Proxy3D-8B
Proxy3D-8B is a vision-language model (VLM) specialized in 3D scene understanding and spatial reasoning. It is a fine-tuned version of Qwen/Qwen2.5-VL-7B-Instruct using the Proxy3D method, which produces compact yet comprehensive 3D proxy representations for the vision modality to overcome the limitations of standard 2D pipelines.
- Paper: arXiv:2605.08064
- Project Page: wzzheng.net/Proxy3D
- GitHub Repository: Spacedreamer2384/Proxy3D
- Dataset: SpaceSpan-318K
Model Description
Spatial intelligence in vision-language models (VLMs) is crucial for reasoning in 3D environments. Proxy3D addresses this by extracting scene features using semantic and geometric encoders from video frames, then performing semantic-aware clustering to obtain a set of proxies in 3D space.

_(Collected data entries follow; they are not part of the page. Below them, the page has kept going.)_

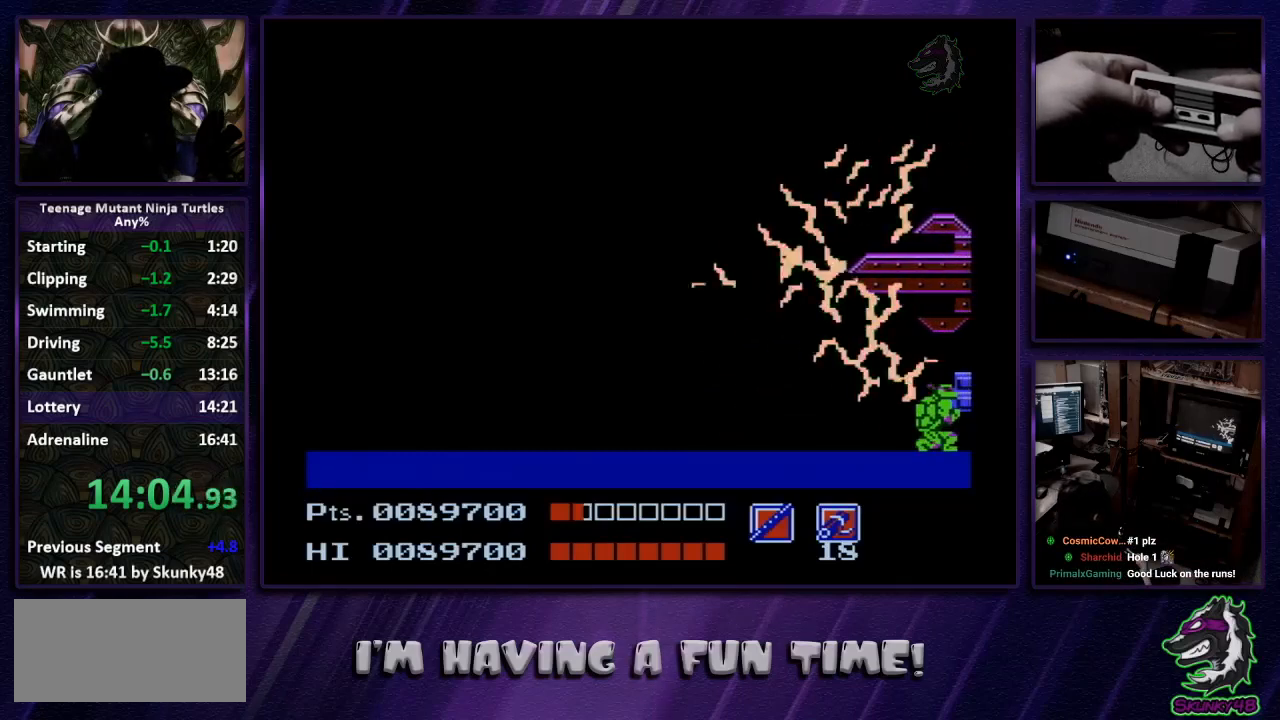
{"buttons": ["DPAD_DOWN"], "events": [[233, "DPAD_DOWN", "up"], [333, "DPAD_DOWN", "down"], [400, "DPAD_DOWN", "up"], [467, "DPAD_DOWN", "down"]]}
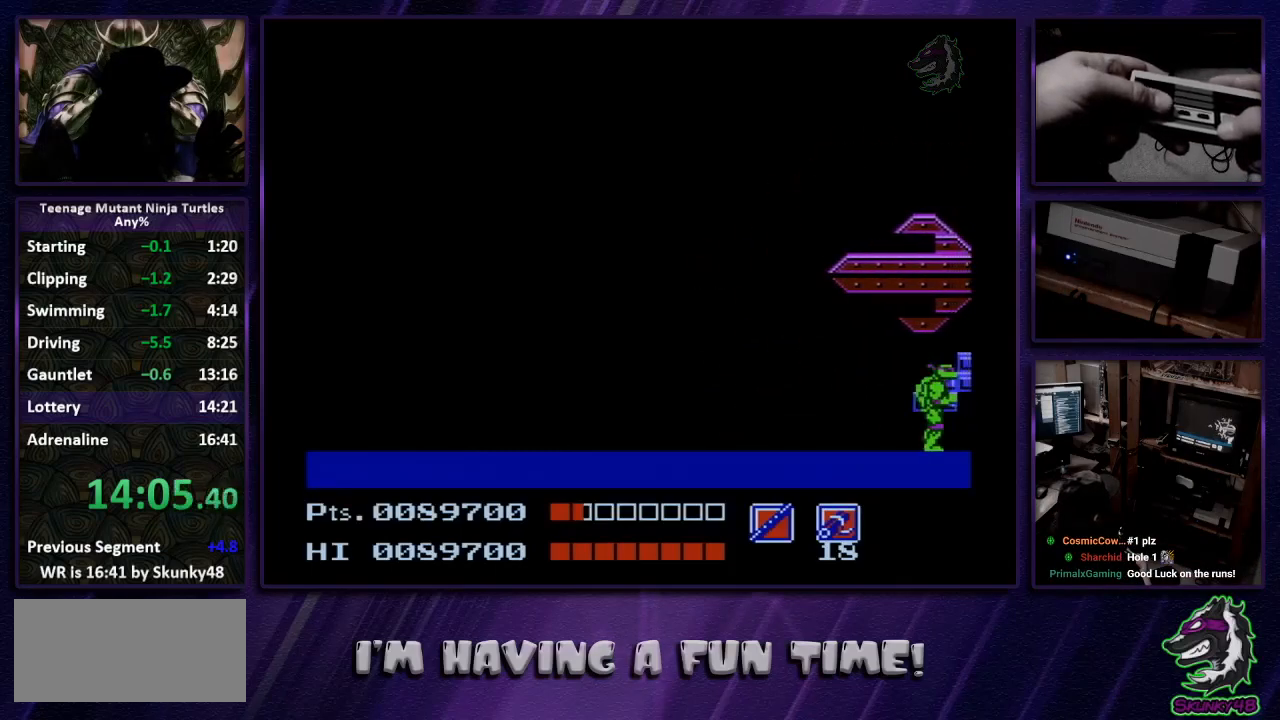
{"buttons": [], "events": [[33, "DPAD_DOWN", "up"], [133, "DPAD_DOWN", "down"], [200, "DPAD_DOWN", "up"], [267, "DPAD_DOWN", "down"], [400, "DPAD_DOWN", "up"]]}
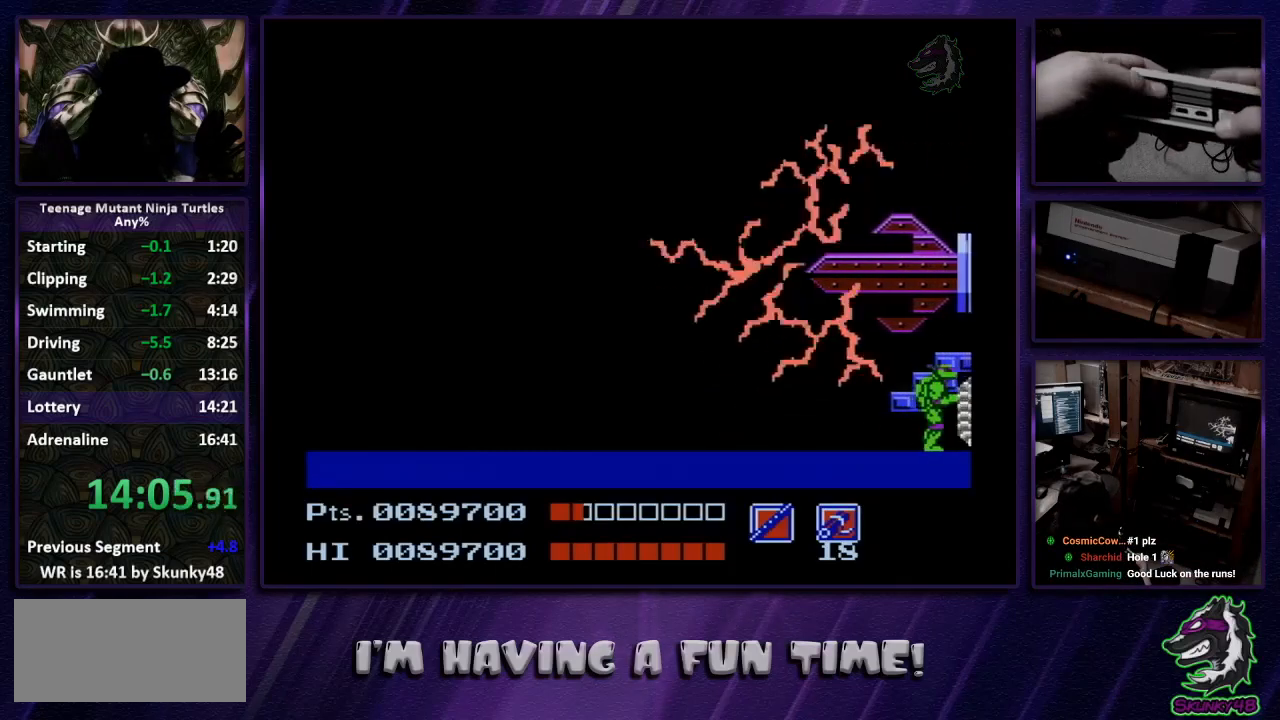
{"buttons": ["DPAD_UP"], "events": [[67, "DPAD_UP", "down"]]}
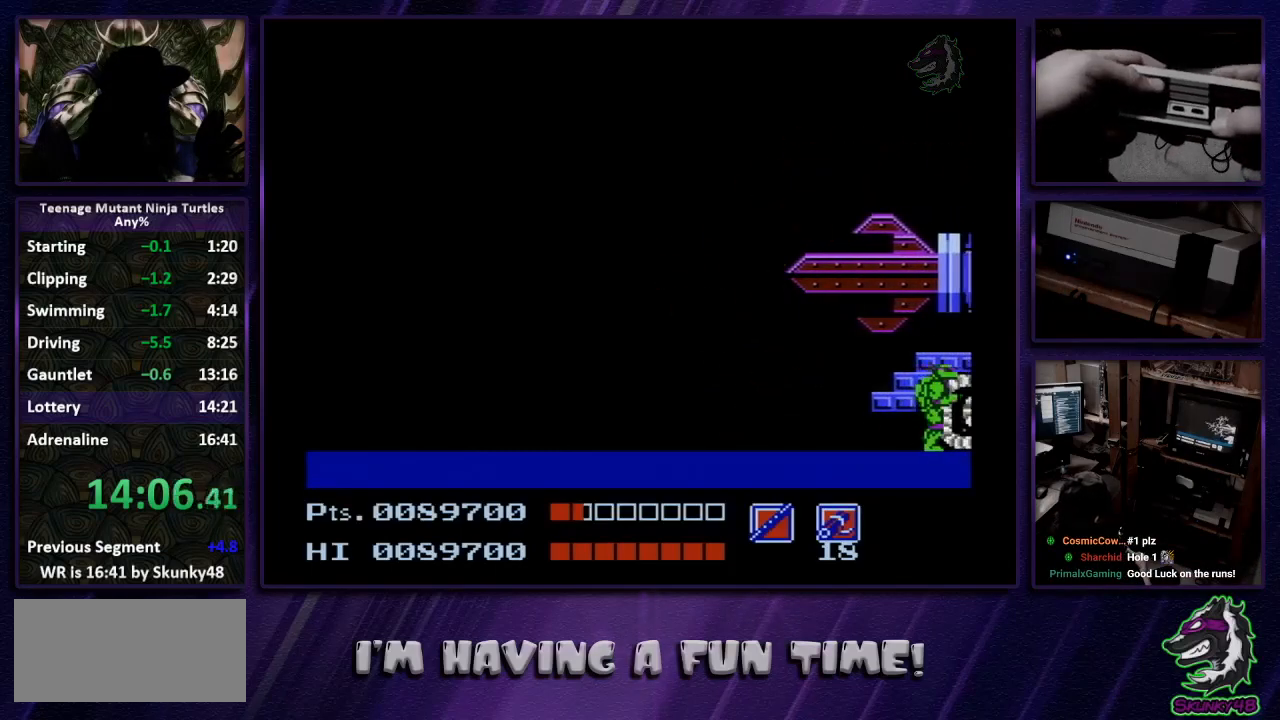
{"buttons": ["DPAD_UP"], "events": []}
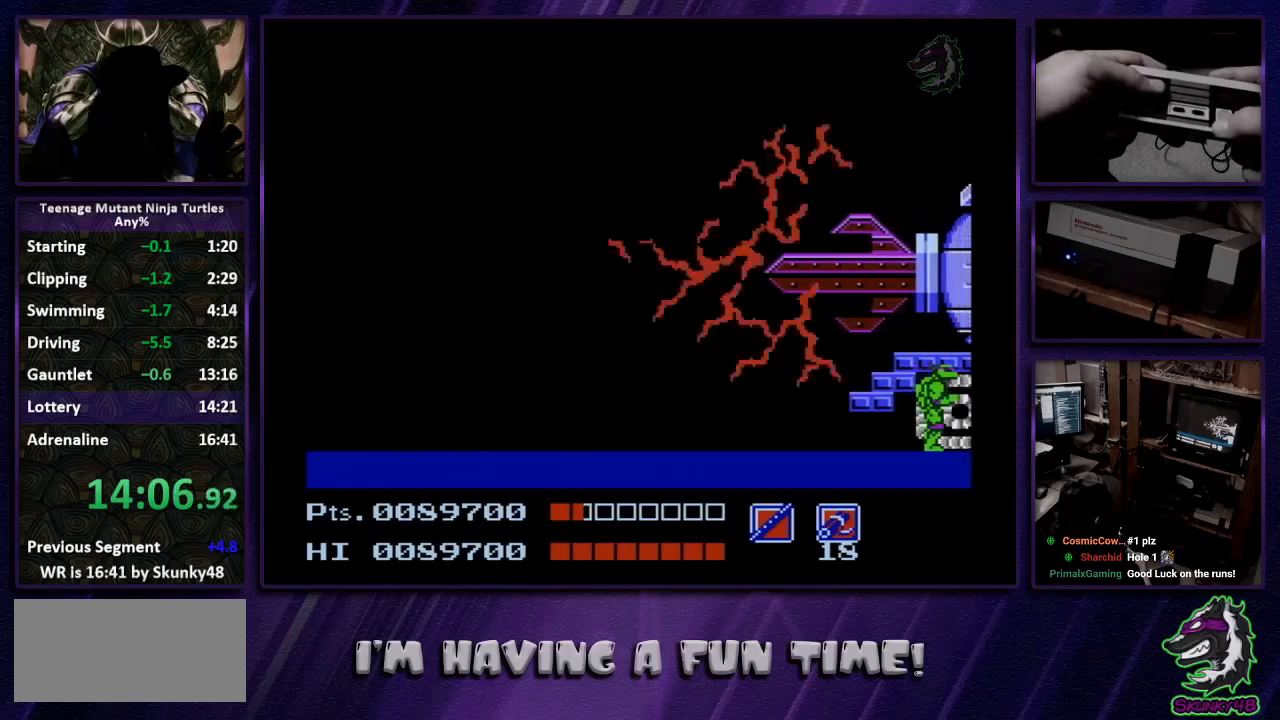
{"buttons": ["DPAD_UP"], "events": []}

By utilizing these compact proxy representations, the model achieves state-of-the-art performance in 3D visual question answering (VQA), visual grounding, and general spatial intelligence benchmarks while maintaining high efficiency.
Training Procedure
The model was trained using a four-stage progressive iterative pipeline to develop spatial reasoning skills, ranging from initial image-text alignment to complex 3D reasoning on the SpaceSpan dataset.
Training Hyperparameters
The following hyperparameters were used during training:
- Learning rate: 5e-06
- Train batch size: 8
- Total train batch size: 128
- Optimizer: adamw_torch (betas=(0.9,0.999), epsilon=1e-08)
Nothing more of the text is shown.